Arap-İsrail çatışmasına bir de bu açıdan bakın.
İsrail’in farkı ne?
İsrail’deki ırkçıların insanlarımıza gayriahlaki bir şekilde davrandığına hiç şüphe yok. Ancak bütün zulümlerinden ve ihlallerinden duyduğumuz öfke, İsrail’in bizden askeri, iktisadi ve ilmi üstünlüğünün bir tesadüf olmadığı, bu alanlarda bizden üstünlüğünün en önemli sebeplerinden birinin ahlaki üstünlüğü olduğu gerçeğinin üzerini örttürmemeli.
Delilimiz ne? Bugün İsrail hapishanelerinde, siyasi bir mücadele çerçevesinde düzmece değil, gerçekten yolsuzluğa bulaşması nedeniyle hapis cezasına çarptırılmış eski bir başbakan [Ehud Olmert] ve dahası cinsel taciz davasından mahkûm olmuş eski bir cumhurbaşkanı [Moşe Katsav] var. Bu, arızi bir olay değil; vatandaşlar (tabii ki Yahudi olanlar) arasında kanun önünde eşitlik olduğunun bir göstergesi ve aynı zamanda yolsuzluğa karşı şiddetli bir savaş olduğunun bir işareti ki bu savaş, çalışmanın ve dürüstlüğün kendilerinden beklenen yapıcı rolü icra etmesine de imkân sağlıyor.

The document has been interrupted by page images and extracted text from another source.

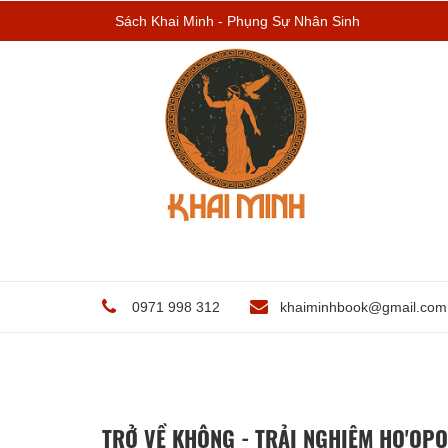
Sách Khai Minh - Phụng Sự Nhân Sinh
0971 998 312
khaiminhbook@gmail.com
TRỞ VỀ KHÔNG - TRẢI NGHIỆM HO'OPO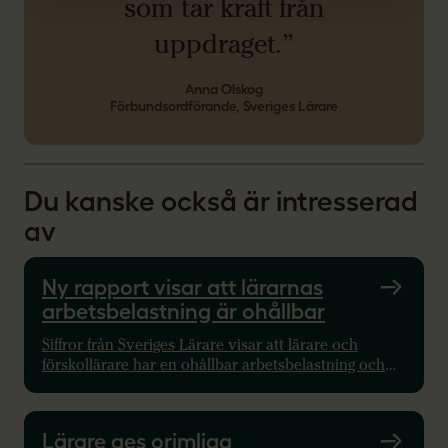
som tar kraft från
uppdraget.”
Anna Olskog
Förbundsordförande, Sveriges Lärare
Du kanske också är intresserad
av
Ny rapport visar att lärarnas
arbetsbelastning är ohållbar
Siffror från Sveriges Lärare visar att lärare och
förskollärare har en ohållbar arbetsbelastning och
tre av tio är på bristningsgränsen. Läs rapporten.
Lärare ges orimliga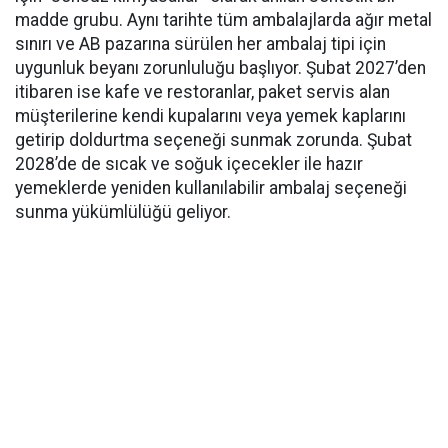
madde grubu. Aynı tarihte tüm ambalajlarda ağır metal
sınırı ve AB pazarına sürülen her ambalaj tipi için
uygunluk beyanı zorunluluğu başlıyor. Şubat 2027’den
itibaren ise kafe ve restoranlar, paket servis alan
müşterilerine kendi kupalarını veya yemek kaplarını
getirip doldurtma seçeneği sunmak zorunda. Şubat
2028’de de sıcak ve soğuk içecekler ile hazır
yemeklerde yeniden kullanılabilir ambalaj seçeneği
sunma yükümlülüğü geliyor.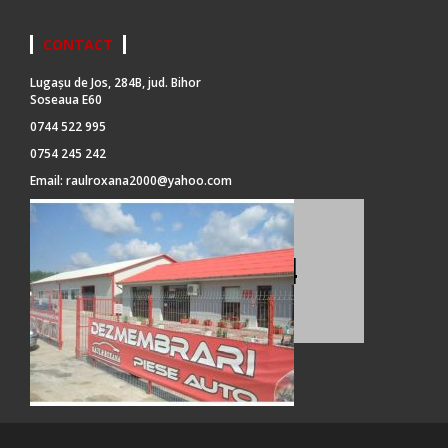
CONTACT
Lugașu de Jos, 284B, jud. Bihor
Soseaua E60
0744 522 995
0754 245 242
Email:
raulroxana2000@yahoo.com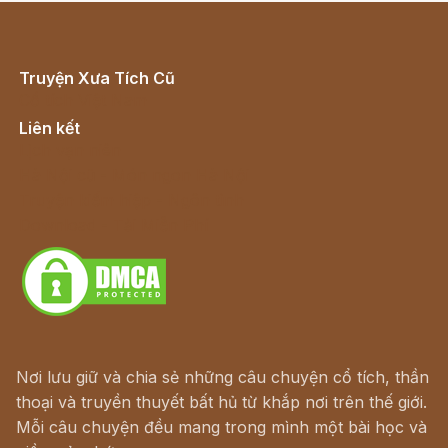
Truyện Xưa Tích Cũ
Cổ tích Việt Nam
Liên kết
Lịch vạn niên
Hà Nội cũ - Món ngon Hà Nội
Truyện kiếm hiệp - Ngôn tình
Download - Tải Miễn Phí
Nơi lưu giữ và chia sẻ những câu chuyện cổ tích, thần
thoại và truyền thuyết bất hủ từ khắp nơi trên thế giới.
Mỗi câu chuyện đều mang trong mình một bài học và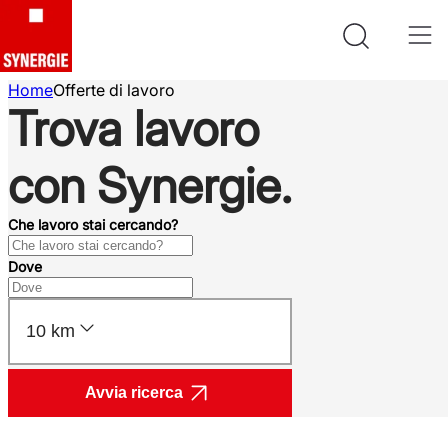
Home
Offerte di lavoro
Trova lavoro
con Synergie.
Che lavoro stai cercando?
Dove
10 km
Avvia ricerca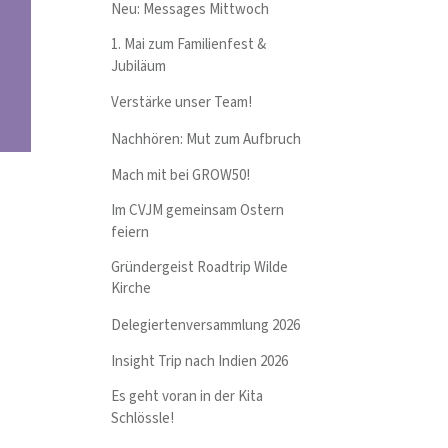
Neu: Messages Mittwoch
1. Mai zum Familienfest &
Jubiläum
Verstärke unser Team!
Nachhören: Mut zum Aufbruch
Mach mit bei GROW50!
Im CVJM gemeinsam Ostern
feiern
Gründergeist Roadtrip Wilde
Kirche
Delegiertenversammlung 2026
Insight Trip nach Indien 2026
Es geht voran in der Kita
Schlössle!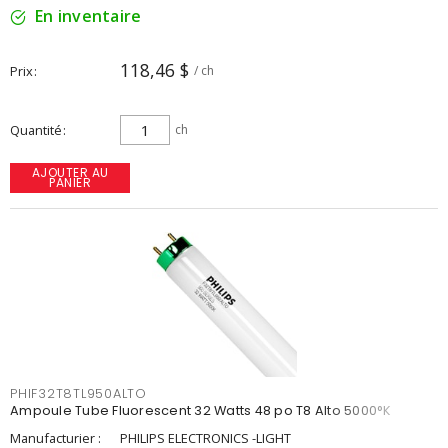
En inventaire
118,46 $
Prix
/ ch
Quantité
ch
AJOUTER AU
PANIER
PHIF32T8TL950ALTO
Ampoule Tube Fluorescent 32 Watts 48 po T8 Alto 5000°K
Manufacturier :
PHILIPS ELECTRONICS -LIGHT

Bu sayede küçük bir devlet olan İsrail, bizim hastalıklı bütün devletlerimizi mağlup edebildi. Ve yine bu nedenle kanser, hastalıklı ümmetimizin bedenini bütünüyle sarmadan evvel yolsuzluk tümörünü yok etmezsek hiçbir alanda başarılı olamayacağız.
Peki, yolsuzluğa nasıl karşı konabilir? Tabii ki özel alanda eğitimle. Ancak devlet piramidinin en tepesinde yolsuzluğa batmışların bulunması, bir kesimin bu eğitimden kaçtığının veya eğitim alsalar dahi fiiliyatta bundan hiç nasiplenemediklerinin bir delili.
İşte bu noktada hukukun rolü devreye giriyor. Zira hukuk, kamusal alanda ahlakın en önemli koruyucusu. Kim bilir, belki de meşhur şair Ahmed Şevki’nin beyitini “Milletler hukukla kâimdir, hukuk gitti mi milletler de yok olup gider” şeklinde yorumlama zamanı geldi.

Yolsuzluk ve hukuk
Ahlak meselesinin teorik ana çerçevesini artık ortaya koyabiliriz:
— İnsanoğlunun başkalarına zarar vermeden bireylerin ve grupların menfaatlerini garanti altına alacak tutum ve davranışlara dair bir tecrübe hazinesi var. Buna ahlak hazinesi denir.  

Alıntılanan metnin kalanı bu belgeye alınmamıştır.